What to work on: Every line of the data below is to be duplicated exactly, pictures excepted.

Supplied data:
================================

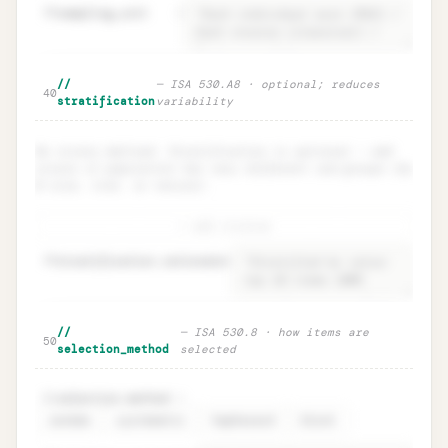
38
sampling_unit
=
Population · definition +
Unlock
🔒
//
— ISA 530.A8 · optional; reduces
→
40
completeness test
stratification
variability
No strata defined. Stratification is optional — add
strata if population has very different sub-groups (by
$ size, risk, or nature).
+ add stratum
48
stratification.rationale
=
Stratification · ISA 530.A8
Unlock
🔒
//
— ISA 530.8 · how items are
→
50
(optional)
selection_method
selected
selection.method
=
51
random
systematic
haphazard
block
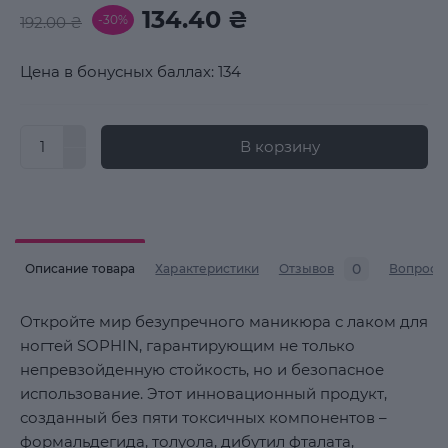
134.40 ₴
-30%
192.00 ₴
Цена в бонусных баллах: 134
В корзину
0
Описание товара
Характеристики
Отзывов
Вопросы
Откройте мир безупречного маникюра с лаком для
ногтей SOPHIN, гарантирующим не только
непревзойденную стойкость, но и безопасное
использование. Этот инновационный продукт,
созданный без пяти токсичных компонентов –
формальдегида, толуола, дибутил фталата,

================================

Written reply:
38
sampling_unit
=
Population · definition +
Unlock
🔒
//
— ISA 530.A8 · optional; reduces
→
40
completeness test
stratification
variability
No strata defined. Stratification is optional — add
strata if population has very different sub-groups (by
$ size, risk, or nature).
+ add stratum
48
stratification.rationale
=
Stratification · ISA 530.A8
Unlock
🔒
//
— ISA 530.8 · how items are
→
50
(optional)
selection_method
selected
selection.method
=
51
random
systematic
haphazard
block
134.40 ₴
-30%
192.00 ₴
Цена в бонусных баллах: 134
В корзину
0
Описание товара
Характеристики
Отзывов
Вопросы
Откройте мир безупречного маникюра с лаком для
ногтей SOPHIN, гарантирующим не только
непревзойденную стойкость, но и безопасное
использование. Этот инновационный продукт,
созданный без пяти токсичных компонентов –
формальдегида, толуола, дибутил фталата,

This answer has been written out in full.